Chiang, malgré tout, a refusé de livrer une histoire trop plombante, car Selina Kyle n'est pas du genre à se laisser abattre. Qu'est-ce qui se cache derrière Orphée, ce dernier mot prononcé par Batman à Catwoman ? Dans la mythologie, Orphée descend aux enfers pour délivrer Eurydice et il charme Hadès et sa femme Perséphone pour qu'ils lui rendent sa bien-aimée. En remontant à la surface, n'entendant plus les pas d'Eurydice derrière lui, il désobéit au conseil d'Hadès et se retourne, la perdant à jamais.

Chiang transpose la descente aux enfers par une descente dans la Batcave auquel on accède en déjouant plusieurs pièges, y compris magiques (ce qui nous vaut une apparition savoureuse de Zatanna lorsque Etrigan pour ouvrir une porte prononce "Open Sesame" à l'envers comme la magicienne). Catwoman ne va pas trouver Batman dans son antre mais une vérité plus dérangeante, en relation avec un elixir qu'il mit au point pour empêcher Alfred Pennyworth de mourir et pour lui-même être ressucité par Catwoman. Sauf que la potion magique ne fonctionnait pas...

Dans cette configuration, Double-Face/Harvey Dent incarne celui qui convoîtait les secrets de la Batcave/des enfers avec le projet de continuer à règner sur Gotham. Chiang après s'être amusé à imaginer sur plusieurs pages les chausse-trappes de la Batcave se fait plus épique en mettant en scène une bataille terrible entre Etrigan et Klarion puis Poison Ivy qui se sacrifiera pour empêcher Dent de piller la cave. Tel Orphée, le Sphinx viendra sauver Catwoman des enfers de la Batcave qui s'effondre, mais sans se retourner.

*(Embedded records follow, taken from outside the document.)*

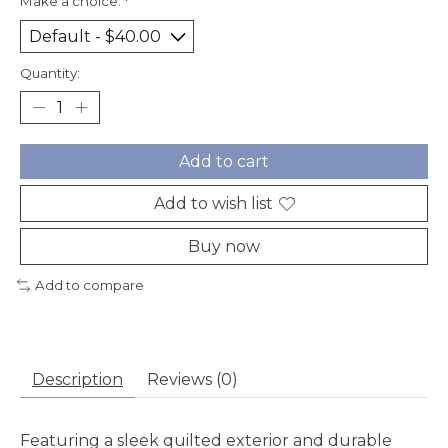
Make a choice:
*
Quantity:
Add to cart
Add to wish list
Buy now
Add to compare
Description
Reviews (0)
Featuring a sleek quilted exterior and durable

Contrairement à Joshua Williamson avec Rogues, Chiang n'a pas voulu d'une conclusion dramatique. Certes, il y a des morts mais même disparus, ils laissent une sorte d'héritage, de trace poétique et poignante derrière eux. Surtout Selina survit et se voit même proposer un nouveau rôle par Barbara Gordon. La dernière page est à cet égard magnifique et inspire une sorte de ravissement au lecteur, une dernière note parfaite, juste, remarquable.

Le dessinateur Chiang s'est fait plaisir et on peut comprendre sans peine qu'il a pris son temps pour conclure sa série. Cinquante pages de ce niveau, c'est du boulot. J'ai toujours apprécié le style visuel de Chiang : comme Phil Noto, ce n'est pas un artiste dynamique, on peut lui trouver des faiblesses, il n'a pas l'aisance insolente des virtuoses de la narration graphique.

Mais son dessin est toujours subtil, élégant, précis. En ayant voulu assumer toute la création de cette série, Chiang montre que, pour lui, ce projet était et qu'il s'y est investi pleinement, intensément. Les pages qui illustrent cette critique le prouvent, mais il ne faut pas croire que l'épisode s'en contente, c'est palpitant, spectaculaire, il y a tout ce qui faut pour combler le lecteur exigeant qui attend de quatre épisodes de cinquanrte pages chacun quelque chose qui le rassasie.

Surtout pour en revenir à ce que je disais plus haut, Chiang a vraiment soigné la manière de représenter des héros âgés sans en faire des vieillards grotesques ni de faux seniors à la santé irréelle. Bien entendu, il y a une part de fantaisie, qui correspond à ce type d'histoire, à ses conventions, à ses clichés. Mais l'ensemble est crédible et ces versions de Catwoman, Ivy, du Sphinx sont équilibrées. On n'a jamais cette réaction, fatale pour croire à ce qu'on lit, de se dire que, non, franchement, c'est too much, ça va trop loin.

Notez déjà sur vos agendas la date du 13 Février 2023 : c'est ce jour-là que sera disponible le recueil en vf de Catwoman : Lonely City chez Urban Comics. Si vous aimez Selina Kyle, vous ne passerez pas à côté de cette superbe production estampillée du Black Label.